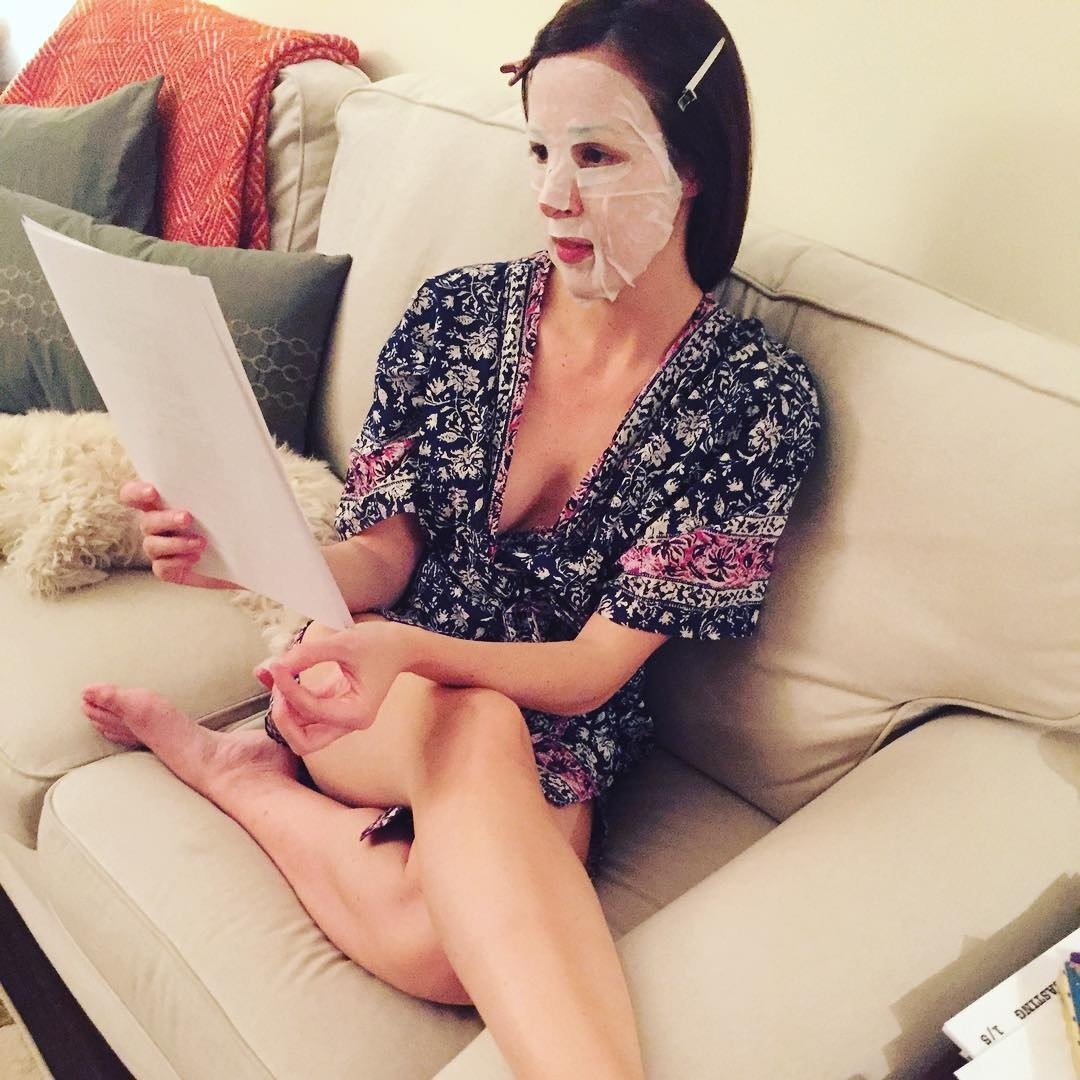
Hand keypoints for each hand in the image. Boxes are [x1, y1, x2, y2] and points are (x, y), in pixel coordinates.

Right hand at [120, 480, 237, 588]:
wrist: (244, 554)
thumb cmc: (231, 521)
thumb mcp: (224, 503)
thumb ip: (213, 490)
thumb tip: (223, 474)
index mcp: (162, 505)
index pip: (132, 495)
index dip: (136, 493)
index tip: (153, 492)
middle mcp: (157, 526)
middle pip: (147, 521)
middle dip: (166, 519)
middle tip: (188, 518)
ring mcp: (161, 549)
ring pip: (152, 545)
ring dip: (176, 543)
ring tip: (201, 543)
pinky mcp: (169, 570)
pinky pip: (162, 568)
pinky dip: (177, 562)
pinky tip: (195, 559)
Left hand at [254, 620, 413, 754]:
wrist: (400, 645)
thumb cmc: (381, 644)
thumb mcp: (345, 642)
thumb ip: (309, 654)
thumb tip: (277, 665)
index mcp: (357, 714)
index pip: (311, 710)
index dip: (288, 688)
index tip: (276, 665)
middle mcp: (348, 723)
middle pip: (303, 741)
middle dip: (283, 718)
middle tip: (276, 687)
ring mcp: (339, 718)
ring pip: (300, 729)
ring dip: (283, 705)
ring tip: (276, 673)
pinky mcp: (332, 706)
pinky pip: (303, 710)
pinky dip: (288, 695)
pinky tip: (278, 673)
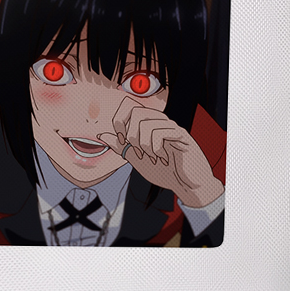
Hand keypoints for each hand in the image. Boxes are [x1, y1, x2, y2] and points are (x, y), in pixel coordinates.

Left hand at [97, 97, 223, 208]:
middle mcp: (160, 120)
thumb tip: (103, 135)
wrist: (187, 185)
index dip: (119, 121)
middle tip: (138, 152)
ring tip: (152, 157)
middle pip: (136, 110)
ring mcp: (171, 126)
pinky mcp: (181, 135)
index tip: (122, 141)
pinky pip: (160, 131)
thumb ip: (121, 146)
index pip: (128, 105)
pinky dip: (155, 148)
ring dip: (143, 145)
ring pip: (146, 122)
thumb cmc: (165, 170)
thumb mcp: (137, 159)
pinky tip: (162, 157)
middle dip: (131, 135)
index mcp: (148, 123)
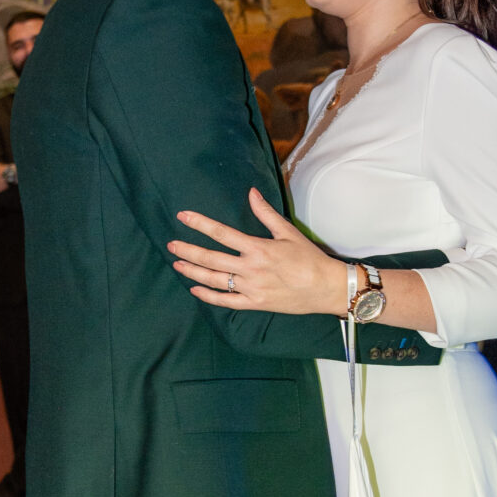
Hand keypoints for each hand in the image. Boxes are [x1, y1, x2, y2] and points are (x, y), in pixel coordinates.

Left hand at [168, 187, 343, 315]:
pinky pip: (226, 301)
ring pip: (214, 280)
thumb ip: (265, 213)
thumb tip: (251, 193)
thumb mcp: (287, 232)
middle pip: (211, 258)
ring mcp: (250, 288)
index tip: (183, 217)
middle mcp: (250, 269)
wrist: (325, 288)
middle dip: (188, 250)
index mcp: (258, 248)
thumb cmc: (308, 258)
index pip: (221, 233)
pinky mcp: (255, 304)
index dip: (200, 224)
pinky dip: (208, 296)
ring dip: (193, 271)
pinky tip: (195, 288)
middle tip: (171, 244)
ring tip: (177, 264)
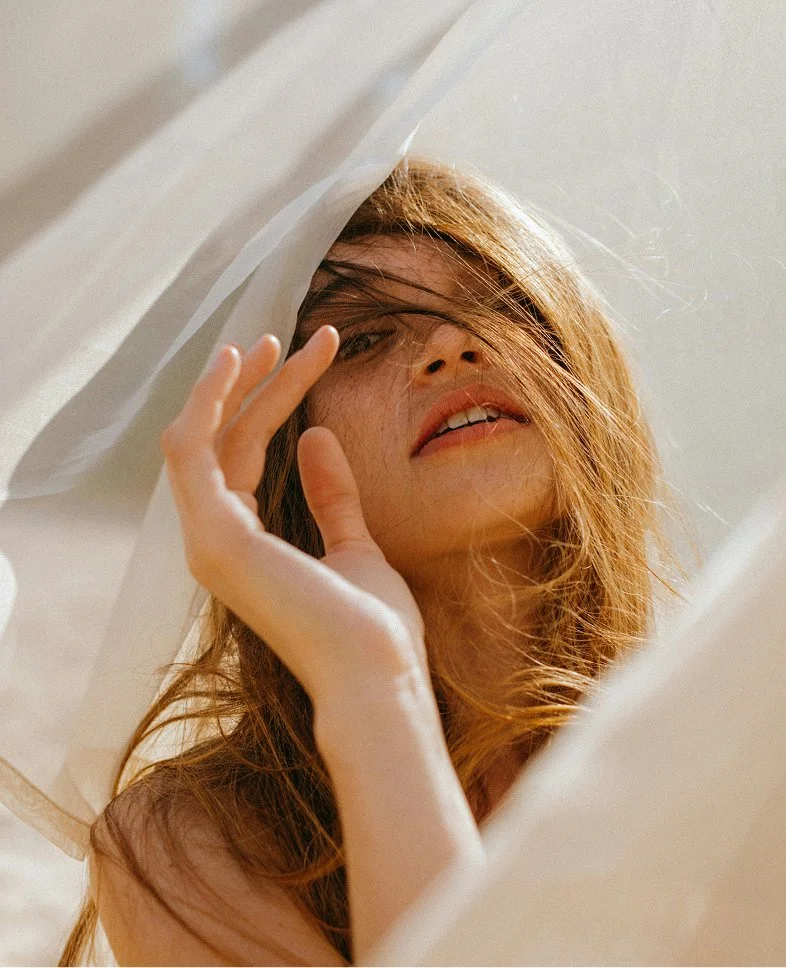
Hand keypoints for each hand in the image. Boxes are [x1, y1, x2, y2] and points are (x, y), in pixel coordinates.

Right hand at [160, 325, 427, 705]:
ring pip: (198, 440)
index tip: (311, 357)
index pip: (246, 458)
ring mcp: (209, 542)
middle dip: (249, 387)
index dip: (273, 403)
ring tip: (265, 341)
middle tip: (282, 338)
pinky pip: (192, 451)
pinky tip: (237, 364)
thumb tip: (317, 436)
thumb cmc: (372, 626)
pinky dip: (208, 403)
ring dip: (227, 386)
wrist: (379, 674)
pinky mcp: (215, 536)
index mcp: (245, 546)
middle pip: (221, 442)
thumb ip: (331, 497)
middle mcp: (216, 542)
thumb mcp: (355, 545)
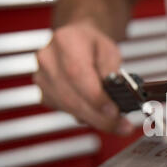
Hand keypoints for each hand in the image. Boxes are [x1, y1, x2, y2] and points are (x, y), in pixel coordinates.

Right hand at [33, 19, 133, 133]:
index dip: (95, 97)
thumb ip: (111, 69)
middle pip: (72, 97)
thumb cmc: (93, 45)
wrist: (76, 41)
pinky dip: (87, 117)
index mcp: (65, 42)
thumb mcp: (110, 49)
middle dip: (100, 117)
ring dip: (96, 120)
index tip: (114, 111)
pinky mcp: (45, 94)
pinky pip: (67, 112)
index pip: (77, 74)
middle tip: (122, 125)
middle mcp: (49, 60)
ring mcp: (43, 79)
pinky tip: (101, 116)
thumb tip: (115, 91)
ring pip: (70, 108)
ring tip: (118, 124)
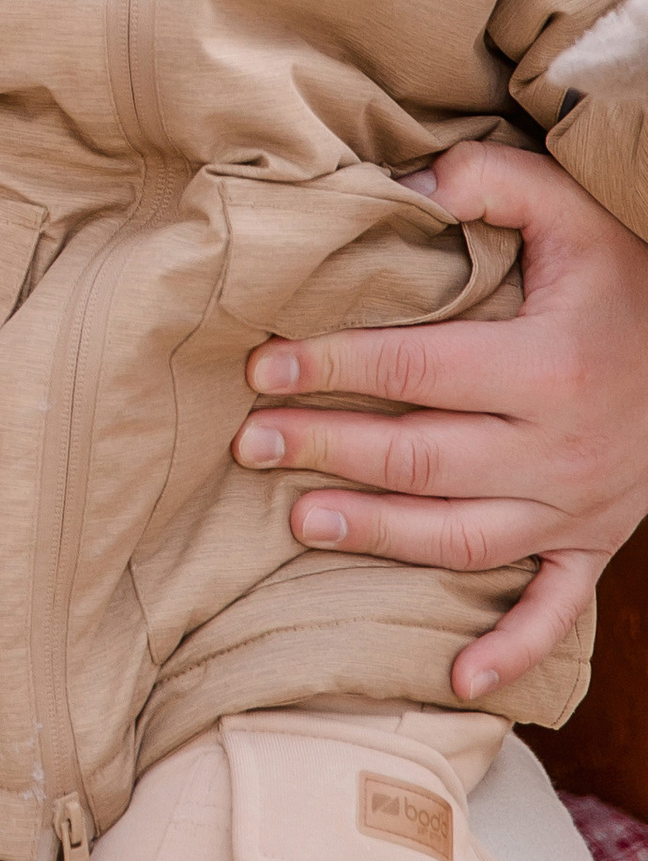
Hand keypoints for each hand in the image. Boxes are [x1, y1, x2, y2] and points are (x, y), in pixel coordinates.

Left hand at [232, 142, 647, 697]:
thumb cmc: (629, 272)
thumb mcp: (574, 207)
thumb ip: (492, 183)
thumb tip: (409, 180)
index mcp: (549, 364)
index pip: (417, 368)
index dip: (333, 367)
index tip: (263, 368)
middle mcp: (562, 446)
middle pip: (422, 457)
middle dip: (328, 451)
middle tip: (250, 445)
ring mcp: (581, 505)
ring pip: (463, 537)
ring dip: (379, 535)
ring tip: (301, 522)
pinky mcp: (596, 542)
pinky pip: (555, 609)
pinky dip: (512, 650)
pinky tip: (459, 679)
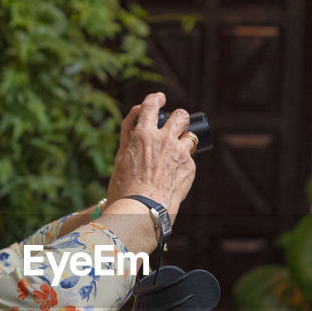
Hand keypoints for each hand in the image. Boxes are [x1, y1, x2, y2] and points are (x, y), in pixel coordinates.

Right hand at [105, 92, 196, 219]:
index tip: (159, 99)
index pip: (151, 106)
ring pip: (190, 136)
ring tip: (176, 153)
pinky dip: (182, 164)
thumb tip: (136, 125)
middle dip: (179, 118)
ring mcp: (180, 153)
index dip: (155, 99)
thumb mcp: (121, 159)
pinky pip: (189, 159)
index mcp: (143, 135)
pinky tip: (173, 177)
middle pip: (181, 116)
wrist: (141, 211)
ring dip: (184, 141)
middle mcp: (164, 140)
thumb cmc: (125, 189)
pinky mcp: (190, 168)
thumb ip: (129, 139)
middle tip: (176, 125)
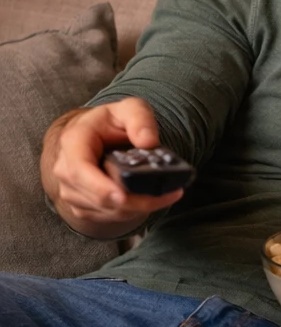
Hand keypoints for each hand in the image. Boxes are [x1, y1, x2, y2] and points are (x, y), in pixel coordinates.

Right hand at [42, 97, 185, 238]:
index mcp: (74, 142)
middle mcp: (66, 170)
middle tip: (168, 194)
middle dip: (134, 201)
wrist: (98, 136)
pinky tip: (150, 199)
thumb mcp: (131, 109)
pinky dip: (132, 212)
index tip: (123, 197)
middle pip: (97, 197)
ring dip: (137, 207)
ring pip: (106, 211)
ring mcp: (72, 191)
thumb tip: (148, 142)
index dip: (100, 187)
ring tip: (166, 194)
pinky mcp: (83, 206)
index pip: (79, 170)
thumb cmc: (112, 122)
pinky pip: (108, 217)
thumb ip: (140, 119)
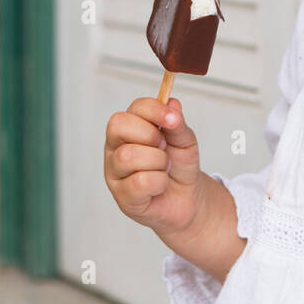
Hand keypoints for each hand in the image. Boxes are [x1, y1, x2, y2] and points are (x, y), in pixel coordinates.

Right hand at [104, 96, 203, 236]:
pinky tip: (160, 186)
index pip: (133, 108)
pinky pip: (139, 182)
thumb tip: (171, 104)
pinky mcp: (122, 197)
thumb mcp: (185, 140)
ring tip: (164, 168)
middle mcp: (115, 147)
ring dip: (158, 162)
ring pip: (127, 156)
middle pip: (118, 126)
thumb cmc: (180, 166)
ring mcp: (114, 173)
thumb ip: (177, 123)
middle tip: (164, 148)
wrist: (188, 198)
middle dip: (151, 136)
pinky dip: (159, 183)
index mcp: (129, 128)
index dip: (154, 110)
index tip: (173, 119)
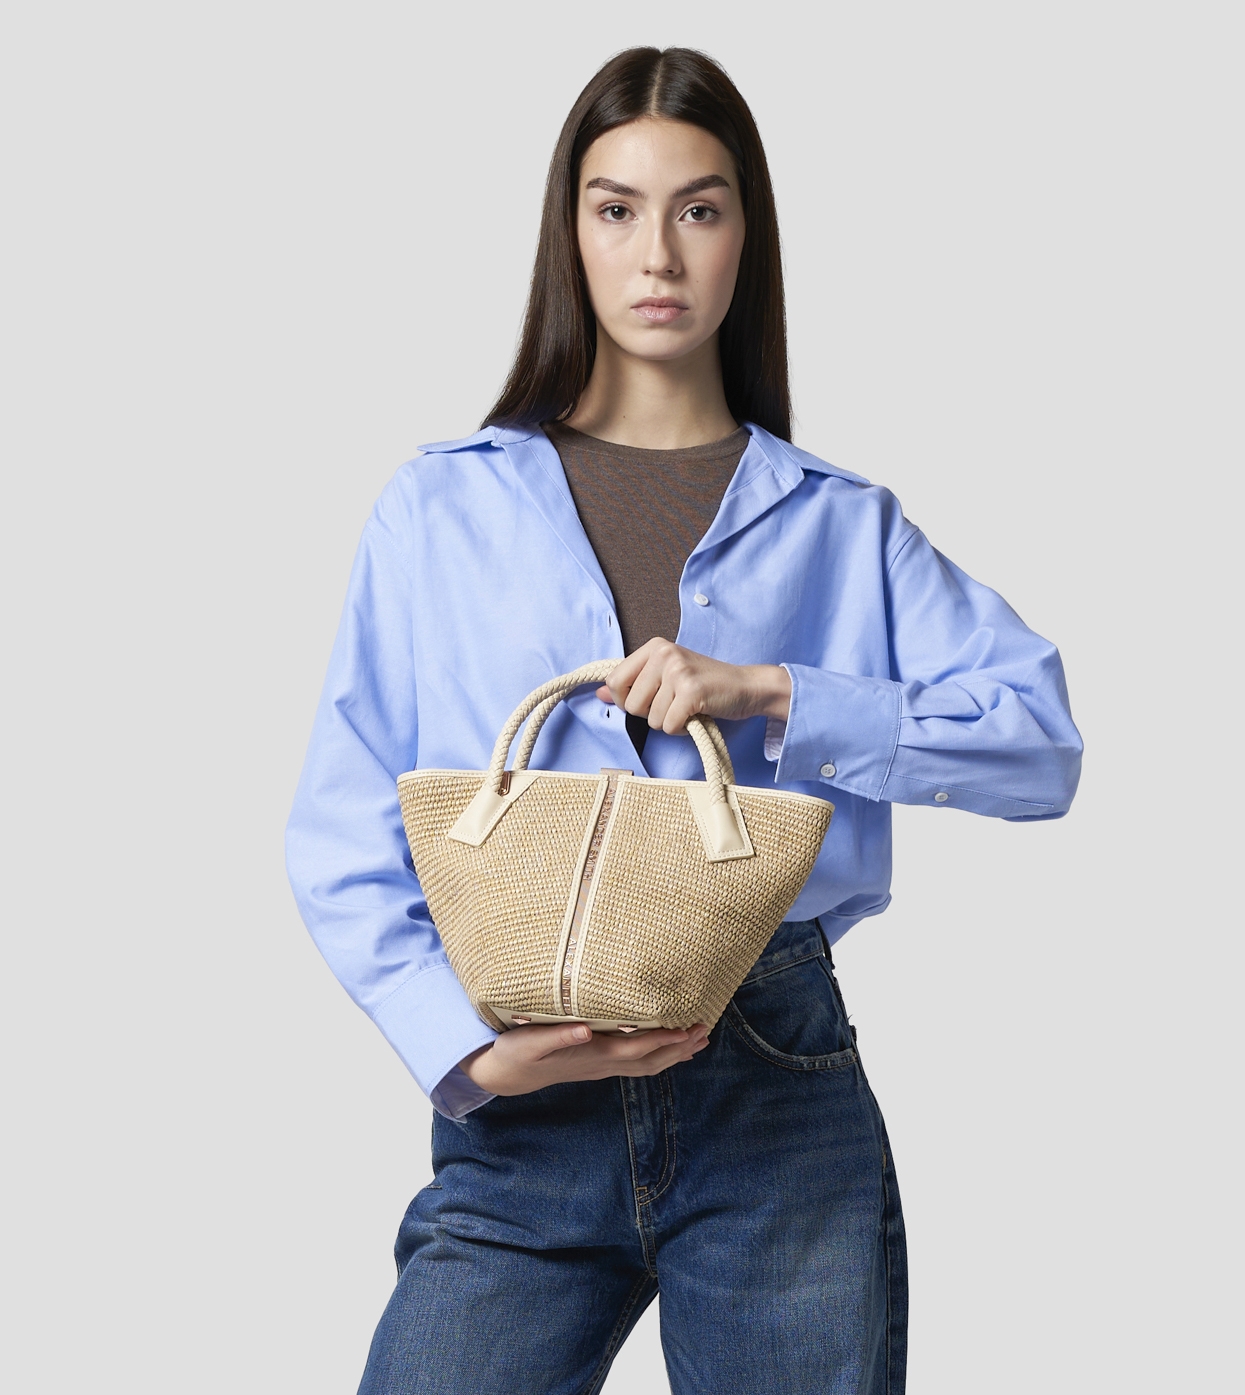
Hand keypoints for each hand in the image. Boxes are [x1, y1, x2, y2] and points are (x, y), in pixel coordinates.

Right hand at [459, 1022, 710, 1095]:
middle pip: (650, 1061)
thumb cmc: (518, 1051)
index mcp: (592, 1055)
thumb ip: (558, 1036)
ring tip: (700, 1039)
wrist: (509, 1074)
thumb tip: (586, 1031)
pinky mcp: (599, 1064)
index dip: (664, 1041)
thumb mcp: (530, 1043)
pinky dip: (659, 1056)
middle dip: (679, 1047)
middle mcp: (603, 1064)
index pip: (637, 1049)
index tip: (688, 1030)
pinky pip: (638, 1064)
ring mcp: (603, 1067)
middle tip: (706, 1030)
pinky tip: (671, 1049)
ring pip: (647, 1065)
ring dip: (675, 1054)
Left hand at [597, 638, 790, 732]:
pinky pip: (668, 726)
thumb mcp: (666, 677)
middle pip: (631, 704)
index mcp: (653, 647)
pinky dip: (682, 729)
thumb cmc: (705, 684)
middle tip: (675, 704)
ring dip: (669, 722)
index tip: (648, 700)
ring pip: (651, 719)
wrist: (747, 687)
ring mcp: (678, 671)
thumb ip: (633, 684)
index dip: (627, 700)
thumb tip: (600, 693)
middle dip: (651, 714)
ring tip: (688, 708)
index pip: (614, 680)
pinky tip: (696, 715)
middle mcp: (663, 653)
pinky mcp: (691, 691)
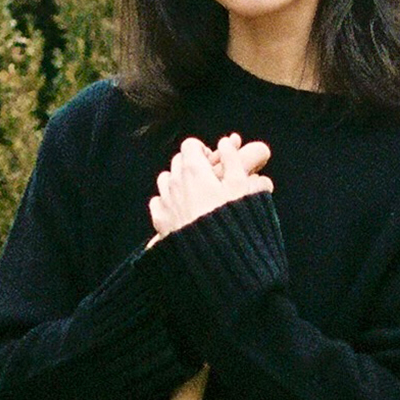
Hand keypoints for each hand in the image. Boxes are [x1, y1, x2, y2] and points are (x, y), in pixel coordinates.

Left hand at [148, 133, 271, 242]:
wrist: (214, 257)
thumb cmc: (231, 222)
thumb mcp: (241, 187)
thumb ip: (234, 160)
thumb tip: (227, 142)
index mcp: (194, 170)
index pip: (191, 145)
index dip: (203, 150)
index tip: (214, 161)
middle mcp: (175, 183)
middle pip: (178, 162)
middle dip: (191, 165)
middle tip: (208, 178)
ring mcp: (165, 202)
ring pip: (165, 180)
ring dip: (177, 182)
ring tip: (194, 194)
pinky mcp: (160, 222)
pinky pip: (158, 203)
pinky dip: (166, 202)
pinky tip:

○ ○ ○ ○ ○

- **DESCRIPTION OF THE TASK**:
The line with "wrist: (187, 185)" ends the range, and the first line of the data begins it; repeat exactly those lines and nothing more, omitting pictures.

- **EXERCISE RESPONSE**:
Hand keypoints for each hand in the image. Boxes are [x1, y1, x2, y2] and points are (x, y), in pixel coordinates.

Right hand at [120, 480, 237, 588]:
wrist: (244, 554)
thumb cmc: (231, 521)
thumb mcp: (224, 503)
thumb ip: (213, 490)
thumb tip: (223, 474)
index mcp: (162, 505)
index pip: (132, 495)
index dip: (136, 493)
index tip: (153, 492)
middle mcp: (157, 526)
middle pip: (147, 521)
middle dip: (166, 519)
middle tip: (188, 518)
ring mcp: (161, 549)
ring pip: (152, 545)
ring dip: (176, 543)
ring tip: (201, 543)
pinky mcp: (169, 570)
pinky pip: (162, 568)
pinky dip: (177, 562)
pinky tip: (195, 559)
Left hand at [254, 620, 413, 754]:
wrist: (400, 645)
thumb cmc: (381, 644)
thumb mcp: (345, 642)
thumb ip: (309, 654)
thumb tip: (277, 665)
index mcp: (357, 714)
index pip: (311, 710)
index dip: (288, 688)
index tip: (276, 665)
middle mcp: (348, 723)
middle pip: (303, 741)
middle dip: (283, 718)
middle tip: (276, 687)
ring mcp: (339, 718)
ring pip: (300, 729)
ring dip: (283, 705)
ring tip: (276, 673)
pinky mcp: (332, 706)
pinky pip: (303, 710)
pinky dip: (288, 695)
pinky tip: (278, 673)
Hand keypoints for each hand in the image. Boxes are [x1, y1, x2, y2] and points are (x, y), in pixel coordinates.

Left hand at [97, 97, 223, 208]:
middle mcp: (160, 120)
thumb tip: (103, 135)
wrist: (187, 185)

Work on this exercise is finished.